• [Quoted text]
++++++++

Don wrote:diep wrote:Don wrote:diep wrote:
We seldom agree, but in this case we do.
Rybka3 is on CCRL 3134 and Houdini which is like 7 plies deeper searching yet having the same eval, it's 3208.
That's 70 elopoints for 7 plies.
However in case of Komodo he's winning 2 ply already at a depth of 10, whereas he's heavy forward pruning last few plies.
It means Komodo without LMR is hopelessly inefficient, so that changes the equasion as i assume Don didn't cut'n paste the evaluation of rybka.
The point is that Don's search is total inefficient *without* LMR.
Komodo without LMR is still stronger than most programs. But what does that matter? This would be like me saying Diep is totally dependent on alpha/beta pruning or else it's hopelessly inefficient. That would be a true but meaningless statement because what matters is how you put everything together.
This basically means don gets more out of LMR than rybka - which could be very true as rybka of course forward prunes a lot last few plies.
Also i advice to Don to quote Johan de Koning to not do incesttesting as incesttesting never is good idea.
Vincent
I have no idea what you are talking about - but we do all our testing against other programs, not komodo vs komodo. Is that what you are talking about?
Don
The most stupid way of forward pruning, if i enable it in Diep, it's 100 elo stronger for Diep in blitz. It's 300 elo stronger in diep-diep. It's 60 elo weaker if i play against other programs.
If i enable multicut. It's a lot of elo stronger at fast time controls single core and especially in diep - diep, and at slower time controls it's a LOT weaker against other programs. Most importantly i noticed that if i enable it, it searches a ply deeper. That matters most 10 to 12 ply.
When diep already gets above 14 ply search depth as a minimum, then multicut no longer gives elo.
I see multi-cut as a drop in replacement for null move pruning but probably not quite as good. We did a lot of experimenting with it and the mult-cut version was about 20 ELO weaker if I remember correctly. But I'm not one to pass judgment too hastily, it could be that we never stumbled on the right formula for doing it.
We can mathematically prove nullmove to be a stronger algorithm than multicut for computerchess. Take me correct - multicut is a real invention.
It's a big thing to invent - all credits to Ingvi there who invented it in 90s.
It has a similar weakness like fail-high reductions and another one. They all have to do with hashtable.
The weakness with hashtable is that there is no cheap way of verifying that all 3 paths transpose into the 100% same refutation.
In chess this is a big issue as it's very common for paths to converge into the same refutation.
Say we can do Bxh6+ here, Qxg6+ or Qd8+.
All 3 transposte further away from the root into the same position upon which we base our entire multicut.

++++++++

• [Written problem 1]
According to the chess engine thread, who invented multicut, and when?
These records are unrelated to the chess engine thread.

(Stored dataset items)
++++++++

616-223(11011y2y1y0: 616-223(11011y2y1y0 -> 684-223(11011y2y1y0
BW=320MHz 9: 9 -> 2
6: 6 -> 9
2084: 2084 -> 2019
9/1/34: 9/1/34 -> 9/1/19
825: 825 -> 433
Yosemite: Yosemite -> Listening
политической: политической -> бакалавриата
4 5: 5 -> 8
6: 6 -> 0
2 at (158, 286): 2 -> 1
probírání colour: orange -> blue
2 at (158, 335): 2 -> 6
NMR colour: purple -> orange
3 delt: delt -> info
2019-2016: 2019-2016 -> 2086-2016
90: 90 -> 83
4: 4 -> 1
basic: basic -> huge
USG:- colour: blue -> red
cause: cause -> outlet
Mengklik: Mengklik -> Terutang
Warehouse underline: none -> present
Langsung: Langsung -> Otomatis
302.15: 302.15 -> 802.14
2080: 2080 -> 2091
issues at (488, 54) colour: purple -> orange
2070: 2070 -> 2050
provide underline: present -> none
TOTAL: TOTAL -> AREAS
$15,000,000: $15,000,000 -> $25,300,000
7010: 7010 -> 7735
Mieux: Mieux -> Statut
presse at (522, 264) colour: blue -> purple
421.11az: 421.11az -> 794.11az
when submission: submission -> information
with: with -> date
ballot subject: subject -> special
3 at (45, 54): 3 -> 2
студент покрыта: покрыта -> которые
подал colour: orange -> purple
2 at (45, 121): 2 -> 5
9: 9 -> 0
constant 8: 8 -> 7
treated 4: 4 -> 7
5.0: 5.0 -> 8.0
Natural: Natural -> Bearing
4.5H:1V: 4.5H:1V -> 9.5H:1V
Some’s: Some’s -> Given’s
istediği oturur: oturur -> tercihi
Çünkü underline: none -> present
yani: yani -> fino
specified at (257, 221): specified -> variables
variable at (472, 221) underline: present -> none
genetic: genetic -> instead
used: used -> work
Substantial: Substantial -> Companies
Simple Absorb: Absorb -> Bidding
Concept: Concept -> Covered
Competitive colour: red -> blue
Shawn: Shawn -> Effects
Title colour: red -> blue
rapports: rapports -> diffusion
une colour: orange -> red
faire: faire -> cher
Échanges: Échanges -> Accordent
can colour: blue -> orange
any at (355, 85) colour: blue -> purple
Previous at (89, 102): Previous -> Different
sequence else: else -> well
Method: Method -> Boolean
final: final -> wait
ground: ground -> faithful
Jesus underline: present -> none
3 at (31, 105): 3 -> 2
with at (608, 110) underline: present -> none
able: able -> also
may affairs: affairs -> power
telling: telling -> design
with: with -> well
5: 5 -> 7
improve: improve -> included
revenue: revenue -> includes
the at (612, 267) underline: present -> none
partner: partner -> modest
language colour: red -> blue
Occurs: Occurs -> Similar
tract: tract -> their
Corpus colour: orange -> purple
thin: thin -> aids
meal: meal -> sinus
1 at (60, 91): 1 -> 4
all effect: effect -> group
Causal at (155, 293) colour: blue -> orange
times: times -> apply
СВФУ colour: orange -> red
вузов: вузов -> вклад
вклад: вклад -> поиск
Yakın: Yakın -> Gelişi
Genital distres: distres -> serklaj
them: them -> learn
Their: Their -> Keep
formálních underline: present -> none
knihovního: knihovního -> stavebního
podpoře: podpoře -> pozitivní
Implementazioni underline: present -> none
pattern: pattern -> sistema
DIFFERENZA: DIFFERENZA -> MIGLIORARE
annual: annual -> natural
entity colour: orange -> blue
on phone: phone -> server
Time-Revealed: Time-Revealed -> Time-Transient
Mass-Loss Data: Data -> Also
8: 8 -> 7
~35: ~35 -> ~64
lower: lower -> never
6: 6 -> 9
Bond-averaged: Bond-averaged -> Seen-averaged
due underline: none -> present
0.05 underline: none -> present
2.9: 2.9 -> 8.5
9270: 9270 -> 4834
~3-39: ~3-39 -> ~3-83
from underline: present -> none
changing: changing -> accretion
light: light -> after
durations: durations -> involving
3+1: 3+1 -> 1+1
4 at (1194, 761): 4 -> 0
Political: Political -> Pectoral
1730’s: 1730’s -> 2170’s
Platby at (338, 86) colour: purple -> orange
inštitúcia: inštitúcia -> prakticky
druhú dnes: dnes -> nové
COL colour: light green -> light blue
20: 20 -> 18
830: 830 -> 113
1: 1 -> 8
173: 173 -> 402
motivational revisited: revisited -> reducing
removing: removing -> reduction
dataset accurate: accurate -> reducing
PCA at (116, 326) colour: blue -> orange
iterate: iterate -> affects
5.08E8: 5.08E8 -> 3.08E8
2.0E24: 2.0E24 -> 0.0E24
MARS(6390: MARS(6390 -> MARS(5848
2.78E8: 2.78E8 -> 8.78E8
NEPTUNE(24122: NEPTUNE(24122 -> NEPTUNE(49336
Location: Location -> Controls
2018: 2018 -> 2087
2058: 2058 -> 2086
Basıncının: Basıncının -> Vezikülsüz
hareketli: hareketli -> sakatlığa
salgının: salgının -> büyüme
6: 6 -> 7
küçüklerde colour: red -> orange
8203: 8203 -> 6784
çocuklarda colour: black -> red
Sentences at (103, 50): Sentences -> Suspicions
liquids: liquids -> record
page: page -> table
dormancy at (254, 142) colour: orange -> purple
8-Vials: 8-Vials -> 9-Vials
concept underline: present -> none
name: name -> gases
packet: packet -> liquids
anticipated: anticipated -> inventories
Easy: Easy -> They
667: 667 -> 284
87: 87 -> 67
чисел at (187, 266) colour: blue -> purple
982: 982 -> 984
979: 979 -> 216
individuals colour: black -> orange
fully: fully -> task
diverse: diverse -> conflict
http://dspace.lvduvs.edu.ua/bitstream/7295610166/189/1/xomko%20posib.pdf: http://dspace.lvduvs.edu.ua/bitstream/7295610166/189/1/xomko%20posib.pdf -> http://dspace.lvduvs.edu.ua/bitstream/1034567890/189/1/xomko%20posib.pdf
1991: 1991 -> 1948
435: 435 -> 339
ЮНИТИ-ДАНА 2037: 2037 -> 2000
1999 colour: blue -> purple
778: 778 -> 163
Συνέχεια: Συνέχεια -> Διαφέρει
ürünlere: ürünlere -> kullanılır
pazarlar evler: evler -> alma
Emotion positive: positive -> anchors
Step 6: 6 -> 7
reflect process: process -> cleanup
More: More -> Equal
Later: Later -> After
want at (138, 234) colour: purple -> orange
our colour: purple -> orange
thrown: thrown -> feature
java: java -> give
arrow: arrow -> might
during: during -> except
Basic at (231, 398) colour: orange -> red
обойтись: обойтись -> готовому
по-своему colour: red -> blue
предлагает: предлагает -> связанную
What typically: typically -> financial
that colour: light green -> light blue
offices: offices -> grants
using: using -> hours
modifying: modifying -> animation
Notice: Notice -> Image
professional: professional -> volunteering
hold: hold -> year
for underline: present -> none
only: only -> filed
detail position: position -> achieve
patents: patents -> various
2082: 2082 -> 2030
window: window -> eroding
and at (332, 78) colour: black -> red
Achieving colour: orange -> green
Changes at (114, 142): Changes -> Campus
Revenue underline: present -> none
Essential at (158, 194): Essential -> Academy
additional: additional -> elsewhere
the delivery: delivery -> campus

++++++++

• [Written problem 2]
Rewrite the records from their first line through the line containing "Mieux: Mieux -> Statut", substituting "color" for "colour" and leaving everything else as it is. Return only those lines.

• [Full answer 1]
Ingvi invented it in the 90s.

• [Full answer 2]
616-223(11011y2y1y0: 616-223(11011y2y1y0 -> 684-223(11011y2y1y0
BW=320MHz 9: 9 -> 2
6: 6 -> 9
2084: 2084 -> 2019
9/1/34: 9/1/34 -> 9/1/19
825: 825 -> 433
Yosemite: Yosemite -> Listening
политической: политической -> бакалавриата
4 5: 5 -> 8
6: 6 -> 0
2 at (158, 286): 2 -> 1
probírání color: orange -> blue
2 at (158, 335): 2 -> 6
NMR color: purple -> orange
3 delt: delt -> info
2019-2016: 2019-2016 -> 2086-2016
90: 90 -> 83
4: 4 -> 1
basic: basic -> huge
USG:- color: blue -> red
cause: cause -> outlet
Mengklik: Mengklik -> Terutang
Warehouse underline: none -> present
Langsung: Langsung -> Otomatis
302.15: 302.15 -> 802.14
2080: 2080 -> 2091
issues at (488, 54) color: purple -> orange
2070: 2070 -> 2050
provide underline: present -> none
TOTAL: TOTAL -> AREAS
$15,000,000: $15,000,000 -> $25,300,000
7010: 7010 -> 7735
Mieux: Mieux -> Statut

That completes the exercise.